Jetzt nennt sie ihre 'alkoholische Episode' - alle zwei Jahrzehnte - vorbei und fertig. „Es ist nicht einmal mehr ein Teil von mir. Das war meine Leere, meine Einsamkeit, mein bester Freund. Ich hätte lieber meine Enkelkinder als meinen anderen besten Freund. ' Ein Teil von mir möchte sagen: „Was ist mit mir? Warum konntest du nicht für mich kündigen? ' Aber ich will nicht gierig werden.
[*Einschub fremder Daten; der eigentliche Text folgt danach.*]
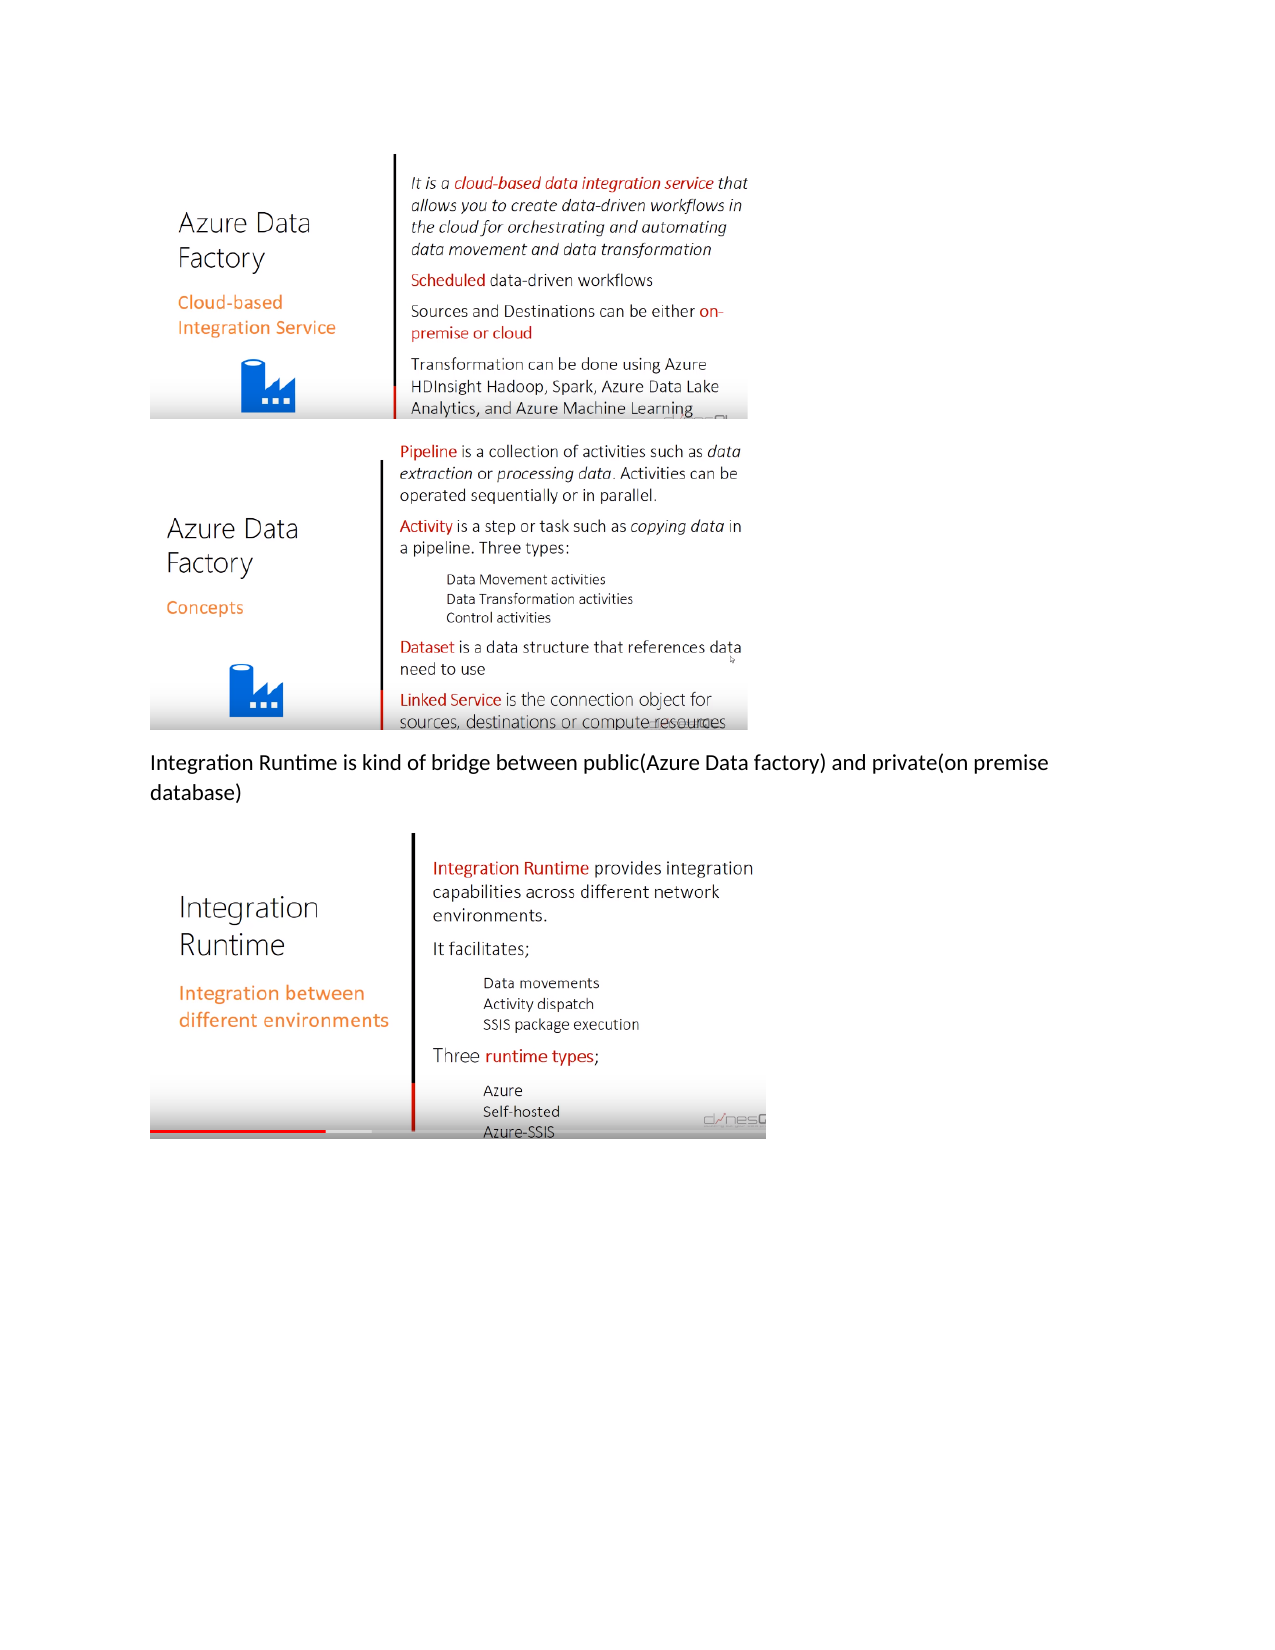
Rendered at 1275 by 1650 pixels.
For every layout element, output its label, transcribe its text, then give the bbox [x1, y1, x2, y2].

picture [150, 150, 748, 419]
picture [150, 825, 766, 1139]
picture [150, 437, 748, 730]
text Integration Runtime is kind of bridge between public(Azure Data factory) and private(on premise database) [150, 748, 1125, 806]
Jetzt schleppe ich meine Söhne nach unten, um ihre geliebte Nana in Florida so oft wie möglich zu besuchen. Sie hat sich im Sunshine State neu erfunden - sie spielt Bridge mit den Damen in ihrem Apartmentkomplex, verschlingt esoterische Bücher und jakkt mit ihrem Astrologen. Sie kaufte ein Haus, das die Enkelkinder besuchen wollten - in der Nähe des Spielplatzes und des Pools, obwohl sie es hasst zu schwimmen. „Ich bekomme was ich will. Ich bin jetzt ich und ich denke, das macht mich frei “, sagt sie.
Und obwohl meine Mutter alleine lebt, ist sie nicht so einsam wie damals, als sie mit uns allen zusammenlebte. Manchmal, wenn sie Unkraut zieht, tanzt sie. 'Und mir geht es gut. Ich bin eigentlich locker «, sagt sie. 'Und ich denke, Früher glaubte ich, ich müsse trinken, um zu tanzen. Ich bin besser nüchtern. '
Ich weiß, dass es eine gute Lektion für meine Freunde und mich gibt, und ich bin endlich bereit, sie zu hören. Niemand hat gesagt, dass das Leben fair ist. Meine Mutter fühlte sich gequetscht, weil sie keine eigene Wahl hatte. Wir fühlen uns überwältigt, wenn wir zu viele haben. Eine Frau zu sein ist nie einfach, und heutzutage werden wir in tausend verschiedene Richtungen geschoben und gezogen und gedehnt, um die Frau, die Mutter und die Karrierefrau zu sein. Sagen Sie es Ihren Freunden, sagt meine Mutter, während sie versuchen, diesen unmöglichen Spagat zu finden, und vergessen Sie nicht, für sich selbst zu tanzen.
Aber es gibt noch etwas, das nur für mich ist. Ein paar Tage nachdem wir unsere gefolterte Geschichte durchgearbeitet hatten, rief sie mich an. »Ich habe mir wirklich Sorgen um dich gemacht«, sagte sie. 'Ich hatte Angst, dass diese Gespräche Sie verärgert haben, Ihre Gefühle verletzt haben.' Komisch, Ich dachte, Ich war wirklich besorgt um deine Gefühle. Das ist eine Premiere für uns beide.